Par Jan Braet – Knack 2019
Jan Braet contemple l’Art et la vie, en fleur et en déclin, comme les roses. Cette semaine : l’expo Traveling Light de Marie Cloquet à la galerie Annie Gentils, Anvers.
Elle s'est rendue en 2005, descendant la côte ouest de l’Afrique en voiture, jusqu’à la baie de Nouadhibou, la deuxième plus grande ville de Mauritanie. C’est dans ces environs qu’en 1816 dérivèrent sur leur radeau les survivants d’une frégate coulée, scène qui inspira Théodore Géricault pour son célèbre tableau « Le radeau de la Méduse ».
Il est probable que les baraquements des réfugiés échoués à Nouadhibou, que certaines conditions proche de l'esclavage, un certain racisme et un islamisme radical n’ont pas échappé à l'observation de Marie Cloquet (43), mais c’est le pesant spectacle du gigantesque cimetière marin qui accapara toute son attention. C’est cette expérience accablante qui l'a ramènera l'année suivante - et plus tard encore quelques fois- au même endroit.
Filtrés par ses yeux d’artiste douée, ces amas de ferrailles désordonnés, déchirant la surface de la mer, et ces carcasses rouillées échouées sur les plages parmi les rochers, balayées par les vents et le sable, ont fait naitre chez elle le besoin impérieux d’esquisser et dessiner.

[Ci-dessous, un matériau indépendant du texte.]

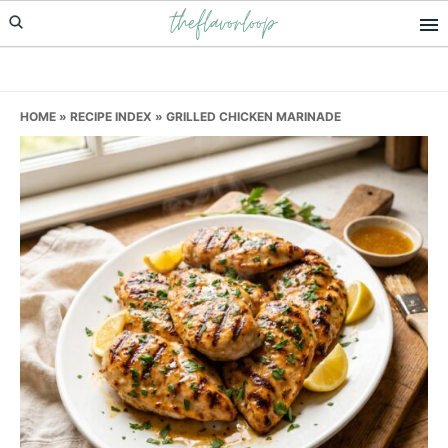
theflavorloop
Skip
Skip
Skip
to
to
to
primary
main
primary
navigation
content
sidebar
HOME
»
RECIPE INDEX
»
GRILLED CHICKEN MARINADE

Il est vraisemblable qu’un William Turner (1775-1851) ait procédé de la sorte, poussé par l'attrait et la beauté de paysages préservés, prenant de rapides esquisses pour fixer des images, qui serviront au retour de voyage à créer des peintures lumineuses qui laissent imaginer ce que pourrait être le sublime.
Marie Cloquet a découvert la côte aux environs de Nouadhibou dans un état de délabrement et de désordre innommable. Un gigantesque amas de ruines, tant du point vue matériel qu’humain, mais permettant en tant que source de perceptions, des images aussi puissantes que les sommets enneigés et lacs bleu azur des Alpes, qui inspiraient Turner.
De retour de voyage, dans son atelier, elle a rassemblé ses esquisses de paysages morcelés, les a trié pour en composer des peintures qui transcendent par une sorte de laideur à couper le souffle, à même de dépasser en puissance la beauté. Cela résulte d’abord et surtout de ce que Cloquet, tout comme Turner, laisse en fait à la lumière la place prépondérante. Il y a de la lumière au ciel, mais aussi en enfer. Il suffit de la laisser pénétrer de la juste manière, pour que les choses perdent de leur poids et se fonde en illusions.
Voyez par vous-même en visitant l'expo « Travelling Light »
La laideur des toiles de Marie Cloquet semble surpasser la beauté.
Elle ne dessine ni ne peint de manière conventionnelle. Pour elle, dessiner signifie photographier en noir et blanc. Dans la chambre noire les images sont projetées en très grand format sur le mur afin de leur donner un aspect granuleux. Elle choisit certaines zones et les recouvre de papier épais enduit d'une émulsion photographique, créant une couche sensible à la lumière. Ces pièces, une fois exposées et développées dans différents bains, sont déchirées. Puis vient la phase que Cloquet appelle « peindre » : avec les fragments qu’elle a sélectionnés, elle compose une image monumentale qu’elle applique sur une toile de fond. Elle retravaille l’image en peignant, ou pour accroitre les contrastes entre ombre et lumière ( Traveling Light) ou pour appliquer de légères traces de couleur aquarellée. Ses toiles sont devenu de la sorte des peintures hybrides, des recompositions de paysages naturels inhospitalier qui sont le reflet de paysages intérieurs tourmentés.
C’est après la énième visite du site que Marie Cloquet s’est finalement libérée de Nouadhibou.
Ces épaves de bateaux finissait étaient devenues étouffantes. Peut-être a-t-elle réalisé qu’elle pouvait trouver ailleurs aussi le type de paysage qu’elle cherchait. Elle a découvert ces lieux en Normandie, en Iran, au Japon ou ailleurs, et est revenu avec des photos d’endroits en ruine et d’intérieurs sales, qu’elle a déchirées et soumise à un traitement de lumière invasif, puis regroupés en images intrusives où dominent une atmosphère de décrépitude et dégradation.
Comme habitée par une sensation baroque pour le drame - Remnants IV fait penser à une Descente de Croix de Rubens - elle montre de plus en plus de draps blancs en plis ou des parties de rideaux effilochés. Ce sont les seules traces de présence humaine, présence qui semblent avoir été débusquée avec violence.